Para os especialistas ouvidos pela DW Brasil, apesar de afirmar que o usuário terá sua identidade preservada, o aplicativo Secret não promete o que cumpre, já que, do ponto de vista técnico, o programa guarda o endereço IP e vincula o usuário a uma linha telefônica ou ao perfil do Facebook. Dessa forma, os usuários devem estar cientes de que não se tornam invisíveis ao usar o aplicativo.

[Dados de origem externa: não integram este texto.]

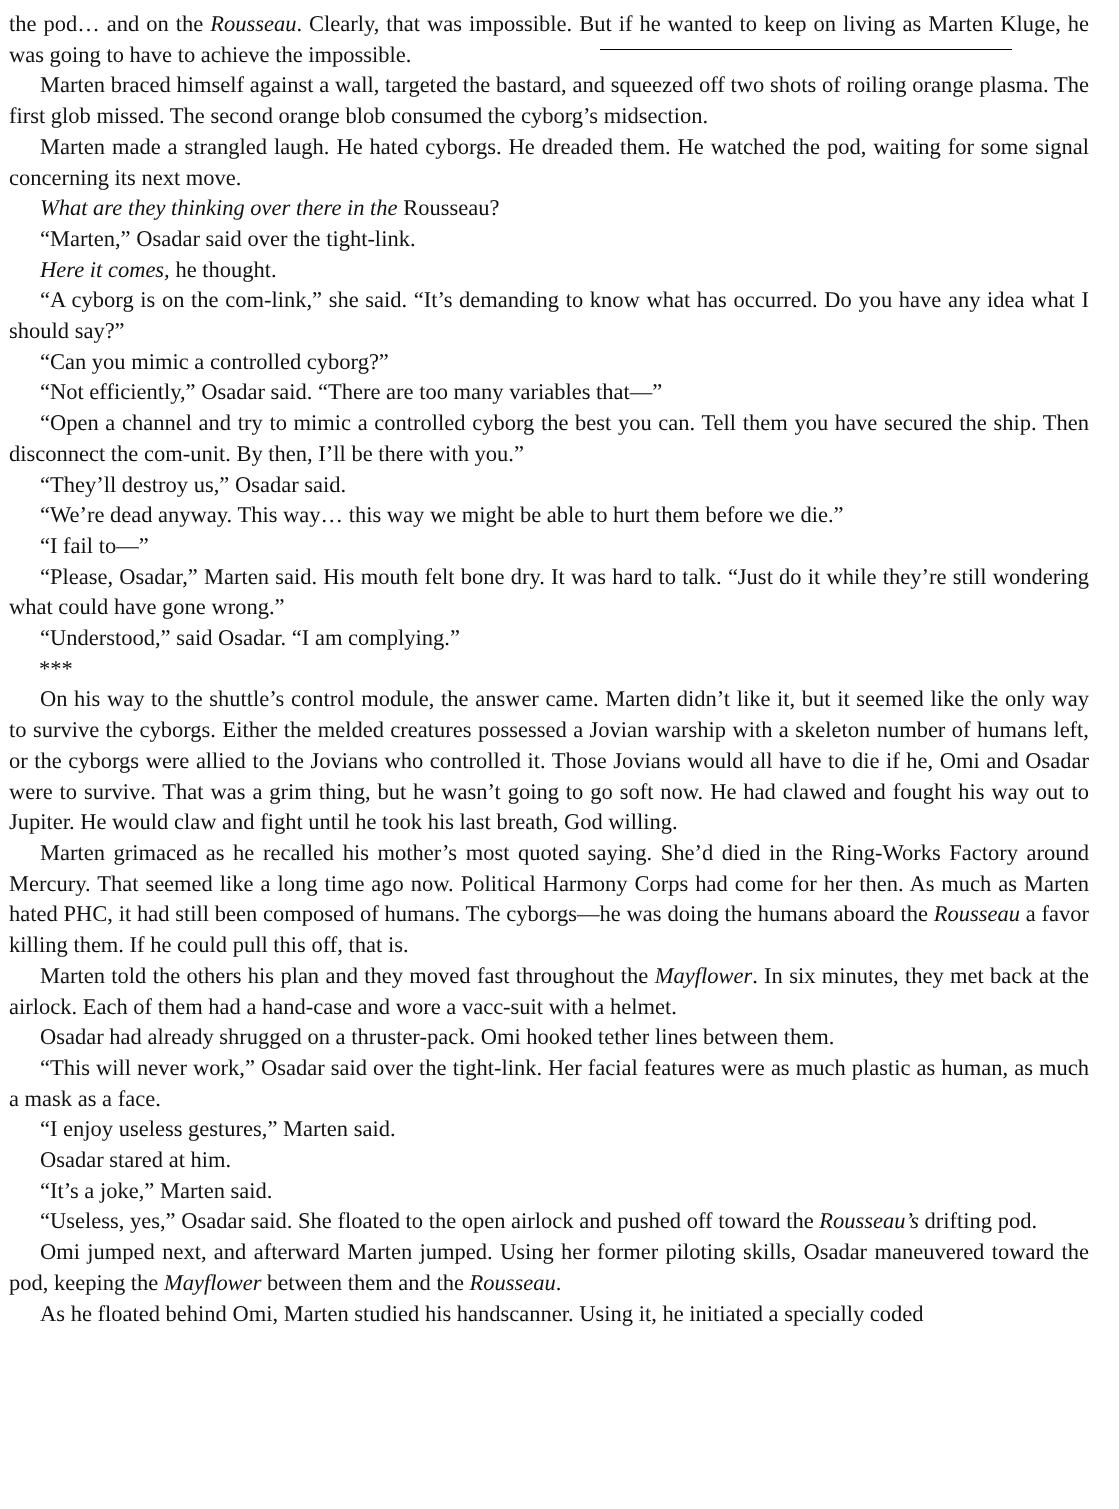the pod… and on the Rousseau. Clearly, that was impossible. But if he wanted to keep on living as Marten Kluge, he was going to have to achieve the impossible.
Marten braced himself against a wall, targeted the bastard, and squeezed off two shots of roiling orange plasma. The first glob missed. The second orange blob consumed the cyborg’s midsection.
Marten made a strangled laugh. He hated cyborgs. He dreaded them. He watched the pod, waiting for some signal concerning its next move.
What are they thinking over there in the Rousseau?
“Marten,” Osadar said over the tight-link.
Here it comes, he thought.
“A cyborg is on the com-link,” she said. “It’s demanding to know what has occurred. Do you have any idea what I should say?”
“Can you mimic a controlled cyborg?”
“Not efficiently,” Osadar said. “There are too many variables that—”
“Open a channel and try to mimic a controlled cyborg the best you can. Tell them you have secured the ship. Then disconnect the com-unit. By then, I’ll be there with you.”
“They’ll destroy us,” Osadar said.
“We’re dead anyway. This way… this way we might be able to hurt them before we die.”
“I fail to—”
“Please, Osadar,” Marten said. His mouth felt bone dry. It was hard to talk. “Just do it while they’re still wondering what could have gone wrong.”
“Understood,” said Osadar. “I am complying.”
***
On his way to the shuttle’s control module, the answer came. Marten didn’t like it, but it seemed like the only way to survive the cyborgs. Either the melded creatures possessed a Jovian warship with a skeleton number of humans left, or the cyborgs were allied to the Jovians who controlled it. Those Jovians would all have to die if he, Omi and Osadar were to survive. That was a grim thing, but he wasn’t going to go soft now. He had clawed and fought his way out to Jupiter. He would claw and fight until he took his last breath, God willing.
Marten grimaced as he recalled his mother’s most quoted saying. She’d died in the Ring-Works Factory around Mercury. That seemed like a long time ago now. Political Harmony Corps had come for her then. As much as Marten hated PHC, it had still been composed of humans. The cyborgs—he was doing the humans aboard the Rousseau a favor killing them. If he could pull this off, that is.
Marten told the others his plan and they moved fast throughout the Mayflower. In six minutes, they met back at the airlock. Each of them had a hand-case and wore a vacc-suit with a helmet.
Osadar had already shrugged on a thruster-pack. Omi hooked tether lines between them.
“This will never work,” Osadar said over the tight-link. Her facial features were as much plastic as human, as much a mask as a face.
“I enjoy useless gestures,” Marten said.
Osadar stared at him.
“It’s a joke,” Marten said.
“Useless, yes,” Osadar said. She floated to the open airlock and pushed off toward the Rousseau’s drifting pod.
Omi jumped next, and afterward Marten jumped. Using her former piloting skills, Osadar maneuvered toward the pod, keeping the Mayflower between them and the Rousseau.
As he floated behind Omi, Marten studied his handscanner. Using it, he initiated a specially coded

“Dessa forma, é mais fácil identificar alguém que envia conteúdo ilícito usando este aplicativo do que outro programa”, diz Renato Opice Blum, especialista em direito digital e professor de direito eletrônico da USP. “Então, teríamos vários elementos para que uma investigação fosse realizada e, assim, o autor da injúria fosse identificado.”
Para o especialista, o artigo da Constituição que cita o anonimato pode estar defasado ou inadequado nos dias atuais. Mas, para ele, é uma artigo muito importante. “Hoje em dia, isso se justifica, pois pessoas que não têm nada a temer não teriam o porquê de usar o anonimato. A decisão do juiz tem fundamento e não é exagerada”, pondera.
Um porta-voz do Google no Brasil informou, por meio de nota, que a empresa não é responsável pelo Secret e que apenas hospeda o aplicativo em sua loja virtual, a Google Play: “Qualquer pessoa pode denunciar um aplicativo se julgar que o mesmo viola os termos de uso e políticas da Google Play ou a lei brasileira."
As assessorias de imprensa da Apple, Microsoft e Secret Inc. não retornaram o contato feito pela reportagem. A decisão da Justiça capixaba, porém, não é definitiva. As empresas envolvidas poderão recorrer da liminar.